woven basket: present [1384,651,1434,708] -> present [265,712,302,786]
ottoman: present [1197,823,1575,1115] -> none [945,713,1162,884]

---

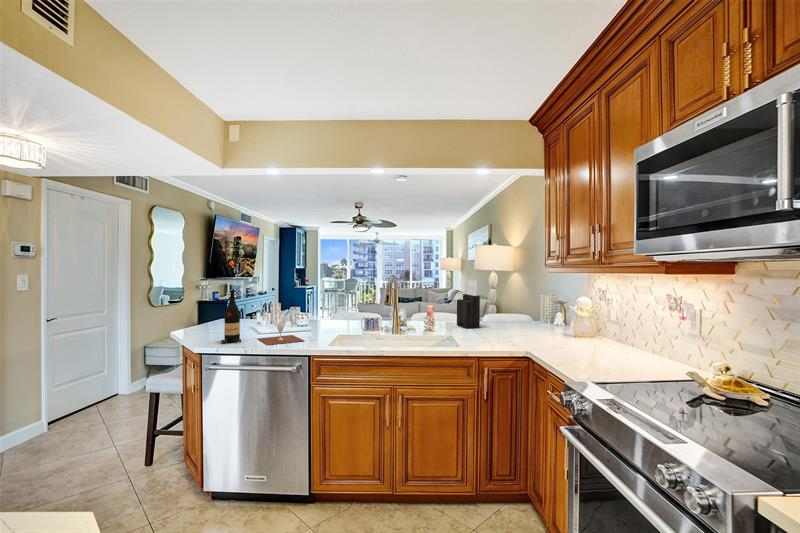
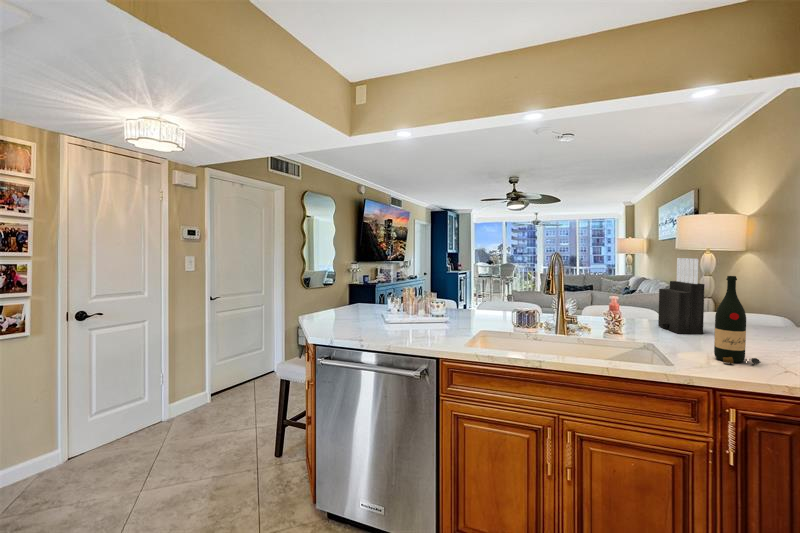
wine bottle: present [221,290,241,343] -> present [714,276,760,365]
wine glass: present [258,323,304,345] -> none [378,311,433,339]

--

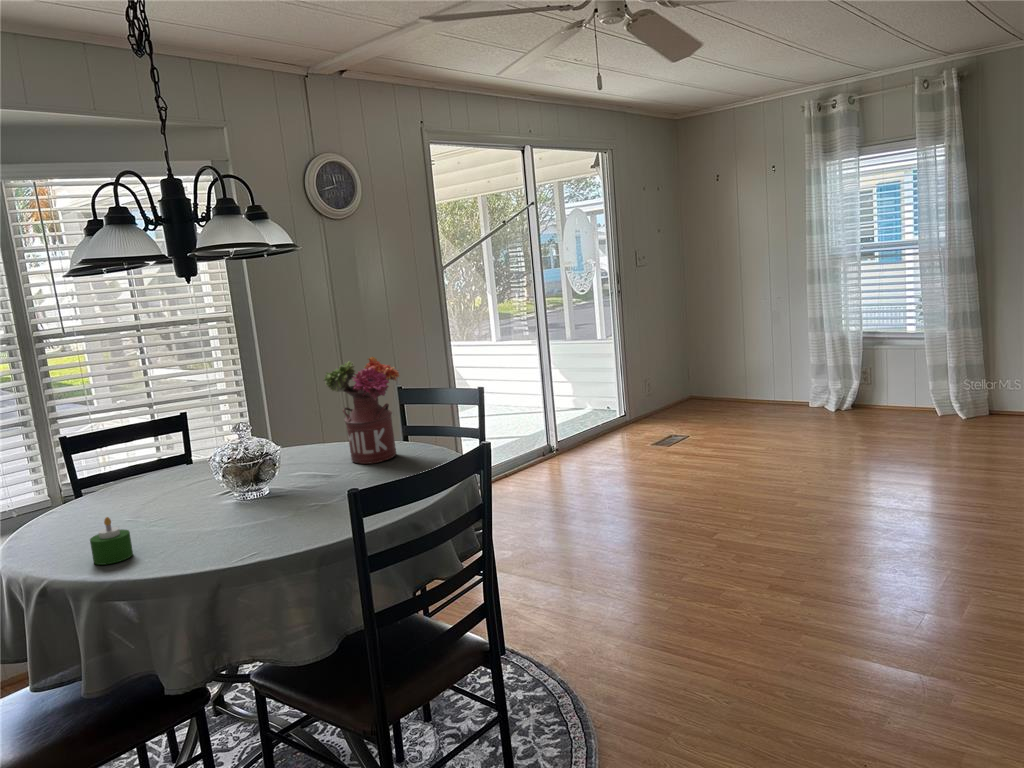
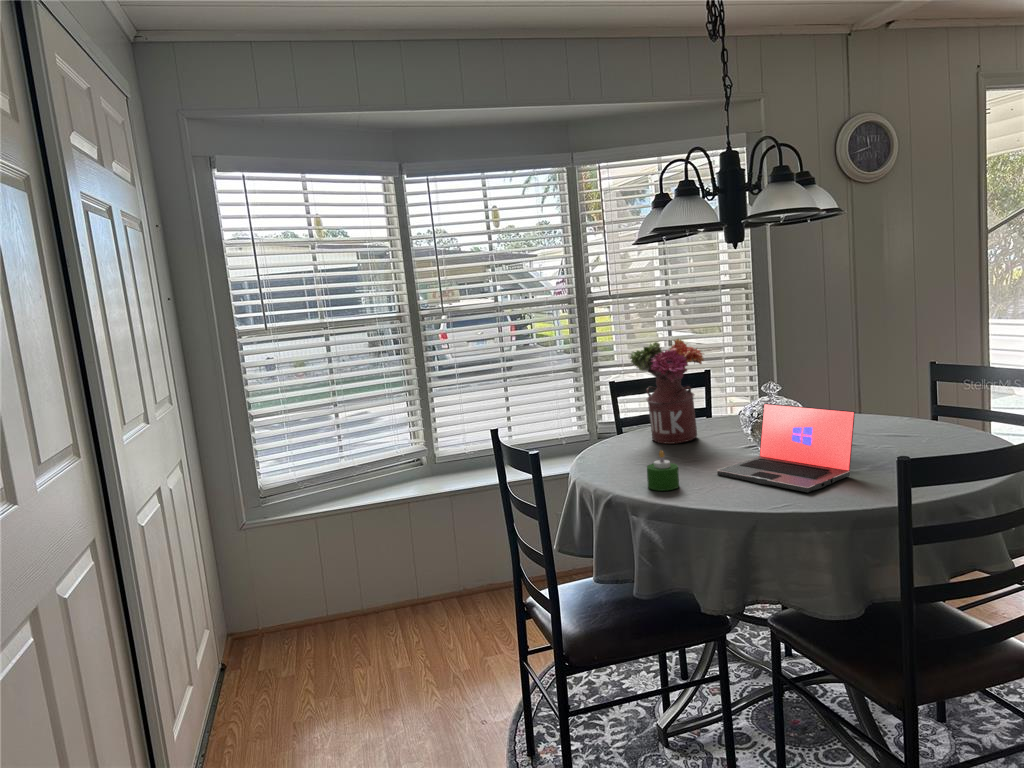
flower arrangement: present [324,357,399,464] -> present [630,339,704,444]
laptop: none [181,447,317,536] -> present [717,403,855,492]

# WRITTEN TASK
Your task is to find every line above containing the word "wine" and copy it.

# REPLY TO THE EXERCISE
wine bottle: present [221,290,241,343] -> present [714,276,760,365]
wine glass: present [258,323,304,345] -> none [378,311,433,339]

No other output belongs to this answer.